読む文章:
########################################

【ゴルフ野性塾】Vol.1803「ゴルフの調子と秋の空」
古閑美保、上田桃子など数多くの名選手を輩出してきた坂田塾・塾長の坂田信弘が、読者の悩みに独自の視点から答える。
私は
小さい頃から
好き嫌いを持たぬ子だったと聞く。
「信弘は育て易い子だった。共働きの夫婦には手の掛からない子が一番の親孝行、家族孝行だものネ。信弘には食べ物への好き嫌いもないし、自分の思い通りに行かなくても信弘から不平不満も聞いた事はなかった。幼いながらも我慢知ってる子だったよ」
母の妹、緑おばさんが私の前で言った言葉である。
私が小学4年生の時と記憶する。
丁度、今の時期、小さな蜜柑が出回り始めていた時だった。
緑おばさんの家に行けば、座卓の上に型も色も悪く小粒ではあるが蜜柑が置いてあった。
どこかの爺様か婆様が夜なべ仕事で作ったのか、細切りの竹も型も不揃いな竹籠の中に山盛りの蜜柑が入っていた。
「食べろ、信弘。蜜柑、大好きだろ。貰い物だからおいしくはないけど食べてみればやっぱり蜜柑だ。お前の父チャンも母チャンも柿と蜜柑が大好きだもんネ。全部食べてもいいよ」
私は食べた。
「蜜柑食べて背が伸びるとは思わないけど勉強出来る子にはなると思うよ。将来、信弘が賢い子に育ったら蜜柑のせいかも知れないな。早生は何でも型はいびつだ。後になる程に型も味も大きさも整って来るけど、早生には早生の役割があるんだ。個性は早生から生れるとゆうのが爺様の口癖だったけど、間違っちゃあいないとゆう気はするネ。いい季節が来た。早生(わせ)蜜柑の季節だ」
緑おばちゃんはお茶好きだった。
蜜柑ジュース飲みたいと思った事、幾度もあったが、言う事出来ず、緑おばちゃんが淹れてくれた番茶を飲んだ。
濃かった。
我慢して飲んだ。

########################################

資料の内容:
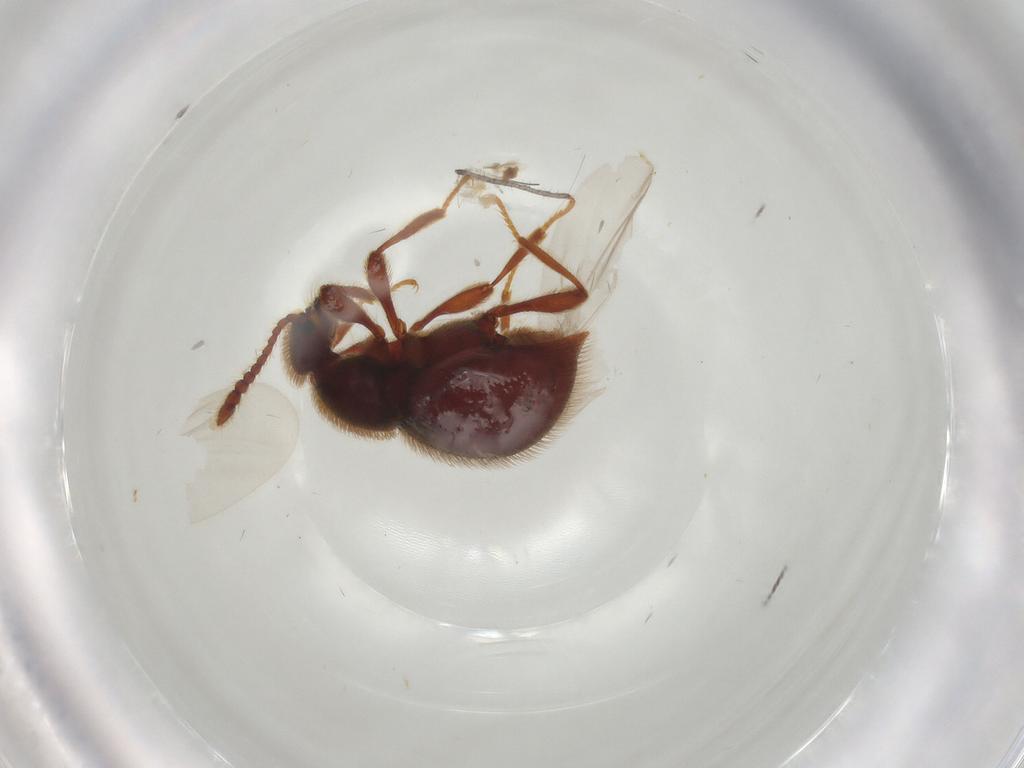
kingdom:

########################################

練習問題:
1: 蜜柑の思い出の文章から、「母の妹、緑おばさんが私の前で言った言葉である。」から「に山盛りの蜜柑が入っていた。」までをそのまま書き写してください。
2: 蜜柑の思い出の文章について、次の問いに答えよ。
(a) 緑おばさんは筆者の母とどういう関係か。
(b) 緑おばさんの言葉を聞いたのは、筆者が何年生の時と記憶されているか。
(c) 緑おばちゃんが淹れてくれて筆者が飲んだのは何か。
3: 蜜柑の思い出の文章の続きを、「我慢して飲んだ。」の後から書き進めよ。

解答:
1:
母の妹、緑おばさんが私の前で言った言葉である。
私が小学4年生の時と記憶する。
丁度、今の時期、小さな蜜柑が出回り始めていた時だった。
緑おばさんの家に行けば、座卓の上に型も色も悪く小粒ではあるが蜜柑が置いてあった。
どこかの爺様か婆様が夜なべ仕事で作ったのか、細切りの竹も型も不揃いな竹籠の中に山盛りの蜜柑が入っていた。

2:
(a) 母の妹
(b) 小学4年生
(c) 番茶

3:
「信弘はお茶も好きなんだネ。この濃さのお茶を平気で飲めるなんてお茶好きでなければ飲めないものだ。将来、爺様になった信弘がお茶を飲んでる姿を想像すると嬉しくなるね。お前の父チャンと母チャンに言ってやろう」
蜜柑は好きだった。
勿論、早生よりも早生の後から出て来る蜜柑の方が好きだったが、蜜柑は蜜柑だった
日替りゴルフの解決法は存在する。
昨日10月18日、水曜日。
午後2時30分過ぎた時、福岡赤坂の15階マンションを出て大濠公園へ向った。
福岡護国神社前のバス停、石造りのベンチに80歳前と思われる女性一人座っておられた。
横に置いてあったビニール袋の中は蜜柑だった。
緑色も黄色も混じる小さな早生蜜柑だった。
眼が合った。
私は会釈した。
女性、ビニール袋の中に両手を入れて「食べますか?」と問うて来た。
3つの蜜柑が握られていた。
遠慮する雰囲気ではなかった。
私は微笑んだ。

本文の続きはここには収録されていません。